Christians are people of the Scriptures or “people of the Book”, as even Muhammad knew in the seventh century, for all his lack of any real understanding of Christianity or Judaism.  We see this in our icons.  Arguably the bishops are the Church’s main leaders and pastors, and when a bishop appears in an icon, he is usually carrying a book — i.e. the Gospel.  Both apologists and martyrs were forever quoting their Scriptures to outsiders, even if the disciplina arcana kept them from being too talkative about the Church’s inner traditions. 

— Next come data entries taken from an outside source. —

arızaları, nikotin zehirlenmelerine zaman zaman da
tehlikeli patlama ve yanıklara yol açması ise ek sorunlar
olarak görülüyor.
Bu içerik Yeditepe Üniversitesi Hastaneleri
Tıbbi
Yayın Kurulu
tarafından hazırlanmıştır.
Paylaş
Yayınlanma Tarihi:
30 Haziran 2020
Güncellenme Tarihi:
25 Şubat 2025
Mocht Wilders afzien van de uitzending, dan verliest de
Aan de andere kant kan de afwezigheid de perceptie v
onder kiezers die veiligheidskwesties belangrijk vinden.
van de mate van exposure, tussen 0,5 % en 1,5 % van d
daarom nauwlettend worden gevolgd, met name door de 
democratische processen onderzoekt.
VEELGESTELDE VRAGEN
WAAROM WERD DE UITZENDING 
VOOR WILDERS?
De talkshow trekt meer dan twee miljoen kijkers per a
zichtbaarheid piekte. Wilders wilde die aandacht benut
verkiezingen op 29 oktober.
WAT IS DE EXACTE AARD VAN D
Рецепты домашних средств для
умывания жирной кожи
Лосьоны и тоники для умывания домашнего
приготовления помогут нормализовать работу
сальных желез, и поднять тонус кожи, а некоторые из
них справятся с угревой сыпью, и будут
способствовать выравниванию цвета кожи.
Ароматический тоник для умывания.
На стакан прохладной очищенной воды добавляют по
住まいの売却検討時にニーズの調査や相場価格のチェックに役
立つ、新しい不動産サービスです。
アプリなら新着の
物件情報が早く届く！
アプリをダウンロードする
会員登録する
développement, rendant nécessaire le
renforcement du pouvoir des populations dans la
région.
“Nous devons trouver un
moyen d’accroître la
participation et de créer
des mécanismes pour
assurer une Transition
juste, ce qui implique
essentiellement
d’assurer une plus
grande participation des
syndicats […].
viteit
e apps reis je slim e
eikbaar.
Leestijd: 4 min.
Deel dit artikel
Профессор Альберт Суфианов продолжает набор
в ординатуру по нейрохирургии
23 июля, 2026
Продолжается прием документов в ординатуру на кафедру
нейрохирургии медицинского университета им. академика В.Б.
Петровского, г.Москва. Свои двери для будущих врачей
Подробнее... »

But the treasury of the Scriptures was a gift that came at the end of a long process of development taking centuries.  It is perhaps rather jarring to be reminded that when that process began—i.e. when God called Abraham out of Chaldea to begin his long adventurous exile of wandering—there were no Scriptures.  God spoke to Abraham, but He did not give him a written text.  Nor did Abraham write anything down.  Nor did his son Isaac, or his grandson Jacob.  Nor did his son, Joseph.  In fact, the early centuries of revelation all took place in a distinctly oral culture.  It is important to ask why this was and what it means.  Let us begin to find out.  In the process, I hope the Scriptures can be unveiled for us enough to see their true significance and their true use.

The Patriarchal Period


It is crucial for us to understand what it was that was revealed when we speak of “Revelation”.  As we see in the case of Abraham and the patriarchs, what was revealed was not “the Word of God” (in the sense of a text or even a verbal message), but God Himself.  Abram was not given a message so much as he was treated to an encounter.  In this encounter, of course, God spoke to him.  God did not just show him a map of Palestine, with the city of Hebron circled on it as a way of telling him to go there.  He spoke to him and sent him on his way, and continued to speak to him periodically after that.  There is a verbal component to most human encounters.  But the point remains that in Biblical revelation presence was primary, not message.  God would occasionally come to Abraham in an encounter to continue his relationship with him.  Sometimes the encounter involved giving directions (i.e. “leave Chaldea”), sometimes it involved giving promises (“I will make you the father of nations”), and sometimes it involved giving a test (“offer your son Isaac to Me as a human sacrifice”).  Sometimes it involved what we might characterize as casual conversation between two friends, as when God said to Himself, “Shall I hide from Abraham what I am about to do to Sodom and Gomorrah?”, followed by a bit of typical Near Eastern haggling about it after He shared with Abraham what He was planning to do.  But always the revelation consisted primarily of the gift of presence.  Abraham did not write down what God said, any more than we write down what our friends tell us in our ongoing relationships.  Abraham, after all, was called “the friend of God”, not the secretary of God.

Thus it was that during the patriarchal period and afterward, when Israel entered Egypt, they took with them no Scriptural records of their patriarchal history—just the oral traditions about them.  They had no writings, and they didn’t need any.  They were not the People of the Book, but the People of God.  However, a written record of their dealings with God would come soon enough.